La investigación iniciada en 2005 y el controvertido acuerdo judicial de 2008 dejaron una marca difícil de borrar. Durante años, la sensación fue que el sistema sabía y callaba, que la influencia pesaba más que la transparencia.
Cuando fue arrestado nuevamente en 2019, la pregunta ya no era si había delitos, sino cuánto se había tolerado. Su muerte en prisión cerró un expediente penal, pero abrió una herida institucional que aún no cicatriza.
La controversia alcanzó a la monarquía británica con el caso que involucró a Prince Andrew, Duke of York, tras la demanda civil presentada por Virginia Giuffre y el posterior acuerdo extrajudicial. Más allá de responsabilidades penales, el daño reputacional fue evidente.
En paralelo, el mundo occidental atravesaba transformaciones culturales y clínicas significativas. El Diagnostic and Statistical Manual of Mental Disorders y la World Health Organization* reformularon diversas categorías diagnósticas bajo criterios centrados en el malestar clínico y el daño, no en juicios morales.
La homosexualidad dejó de clasificarse como trastorno hace décadas tras amplios consensos científicos. Más tarde, otras categorías vinculadas a la identidad de género fueron redefinidas y el foco se desplazó desde la identidad hacia el sufrimiento clínicamente significativo.
Ese proceso técnico no fue interpretado de manera uniforme. En sectores críticos surgió la idea de que la redefinición progresiva de categorías podía abrir la puerta a relativizaciones futuras, sospecha alimentada por el clima general de desconfianza.
Algunos discursos conspirativos fueron más lejos e insinuaron que el objetivo final sería eliminar la pedofilia como trastorno y desdibujar su condena legal. La narrativa encontró eco en un contexto donde los escándalos de élite reforzaban la percepción de agendas ocultas.
Hasta la fecha, no existe evidencia de que organismos técnicos hayan promovido semejante propósito. La explotación sexual de menores continúa siendo delito grave en prácticamente todos los sistemas jurídicos contemporáneos y, la pedofilia se mantiene clasificada como trastorno cuando implica riesgo, coerción o daño.

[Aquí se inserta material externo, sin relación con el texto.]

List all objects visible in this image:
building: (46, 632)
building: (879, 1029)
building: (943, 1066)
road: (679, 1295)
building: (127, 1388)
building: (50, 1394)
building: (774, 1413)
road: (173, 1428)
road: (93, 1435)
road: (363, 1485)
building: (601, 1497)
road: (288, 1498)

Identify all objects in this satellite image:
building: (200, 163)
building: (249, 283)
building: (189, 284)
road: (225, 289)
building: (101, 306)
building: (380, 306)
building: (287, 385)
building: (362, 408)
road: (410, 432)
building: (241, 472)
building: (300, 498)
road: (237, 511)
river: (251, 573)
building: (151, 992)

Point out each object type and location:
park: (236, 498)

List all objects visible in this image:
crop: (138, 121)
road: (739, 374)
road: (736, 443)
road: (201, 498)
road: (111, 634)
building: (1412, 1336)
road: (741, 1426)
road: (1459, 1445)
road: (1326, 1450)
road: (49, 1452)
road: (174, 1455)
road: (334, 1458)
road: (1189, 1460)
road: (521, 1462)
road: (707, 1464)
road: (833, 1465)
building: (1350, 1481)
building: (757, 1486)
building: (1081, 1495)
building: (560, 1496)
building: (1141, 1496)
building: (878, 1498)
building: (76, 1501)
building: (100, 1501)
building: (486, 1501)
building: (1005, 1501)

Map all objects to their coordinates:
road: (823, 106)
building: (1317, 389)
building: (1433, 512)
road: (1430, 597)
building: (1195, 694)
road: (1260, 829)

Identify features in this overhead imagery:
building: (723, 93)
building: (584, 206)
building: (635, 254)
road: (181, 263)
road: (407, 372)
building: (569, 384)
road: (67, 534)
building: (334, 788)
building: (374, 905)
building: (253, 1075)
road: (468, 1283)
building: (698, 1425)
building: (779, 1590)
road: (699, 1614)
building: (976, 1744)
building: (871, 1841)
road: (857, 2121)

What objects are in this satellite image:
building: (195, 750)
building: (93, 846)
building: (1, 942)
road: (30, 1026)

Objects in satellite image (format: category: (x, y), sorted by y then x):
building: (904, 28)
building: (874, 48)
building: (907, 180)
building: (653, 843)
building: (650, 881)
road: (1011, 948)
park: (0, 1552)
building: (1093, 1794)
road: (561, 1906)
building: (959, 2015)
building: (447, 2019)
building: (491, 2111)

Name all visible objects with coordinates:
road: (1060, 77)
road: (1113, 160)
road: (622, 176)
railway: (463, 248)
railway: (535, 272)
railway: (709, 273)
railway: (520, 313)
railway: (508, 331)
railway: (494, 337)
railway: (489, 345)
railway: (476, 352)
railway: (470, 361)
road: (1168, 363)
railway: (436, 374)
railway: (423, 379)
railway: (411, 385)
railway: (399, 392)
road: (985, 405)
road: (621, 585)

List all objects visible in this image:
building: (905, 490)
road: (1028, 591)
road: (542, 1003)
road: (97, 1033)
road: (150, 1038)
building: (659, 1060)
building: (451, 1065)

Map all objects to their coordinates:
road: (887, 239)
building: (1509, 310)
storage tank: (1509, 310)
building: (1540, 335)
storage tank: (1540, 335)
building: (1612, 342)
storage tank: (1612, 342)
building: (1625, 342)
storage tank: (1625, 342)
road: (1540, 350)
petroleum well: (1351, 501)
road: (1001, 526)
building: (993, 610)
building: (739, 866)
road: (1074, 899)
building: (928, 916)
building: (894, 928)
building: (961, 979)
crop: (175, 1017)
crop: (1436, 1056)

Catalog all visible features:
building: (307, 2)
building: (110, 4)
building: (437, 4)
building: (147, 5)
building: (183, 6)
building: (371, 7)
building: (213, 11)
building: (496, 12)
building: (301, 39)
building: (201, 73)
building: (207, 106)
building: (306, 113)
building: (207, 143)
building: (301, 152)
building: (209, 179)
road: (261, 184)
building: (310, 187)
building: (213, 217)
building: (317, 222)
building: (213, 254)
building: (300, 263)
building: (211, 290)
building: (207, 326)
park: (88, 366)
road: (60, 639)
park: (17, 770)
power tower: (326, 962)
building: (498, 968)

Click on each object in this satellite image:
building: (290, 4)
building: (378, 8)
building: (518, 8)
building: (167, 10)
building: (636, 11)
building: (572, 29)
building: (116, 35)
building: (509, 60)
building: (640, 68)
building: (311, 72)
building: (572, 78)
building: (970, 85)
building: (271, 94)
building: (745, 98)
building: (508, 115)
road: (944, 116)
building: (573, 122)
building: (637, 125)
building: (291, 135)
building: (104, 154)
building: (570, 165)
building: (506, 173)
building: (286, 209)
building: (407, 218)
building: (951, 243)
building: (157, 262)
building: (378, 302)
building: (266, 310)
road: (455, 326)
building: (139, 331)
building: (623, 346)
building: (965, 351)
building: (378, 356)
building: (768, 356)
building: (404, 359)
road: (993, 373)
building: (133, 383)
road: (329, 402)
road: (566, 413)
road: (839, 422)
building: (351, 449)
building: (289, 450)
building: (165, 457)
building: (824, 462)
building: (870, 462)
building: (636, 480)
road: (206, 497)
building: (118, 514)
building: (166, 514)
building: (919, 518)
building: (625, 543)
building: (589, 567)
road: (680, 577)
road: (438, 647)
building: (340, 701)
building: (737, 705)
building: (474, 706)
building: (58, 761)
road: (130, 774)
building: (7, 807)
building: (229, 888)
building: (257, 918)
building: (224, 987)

Sin embargo, el dato sociológico permanece. Cuando las élites son percibidas como blindadas, cualquier cambio cultural se observa con recelo y la legitimidad institucional se vuelve frágil. El caso Epstein no confirmó todas las teorías que circularon a su alrededor. Lo que sí evidenció fue que la concentración de influencia, dinero y relaciones puede distorsionar la aplicación de justicia durante mucho tiempo.
América Latina debería leer esa señal con sobriedad. Ninguna élite es eterna. Ningún sistema es inexpugnable. Y cuando la legitimidad se erosiona, la caída no siempre se produce tras barrotes visibles, pero siempre deja marcas profundas.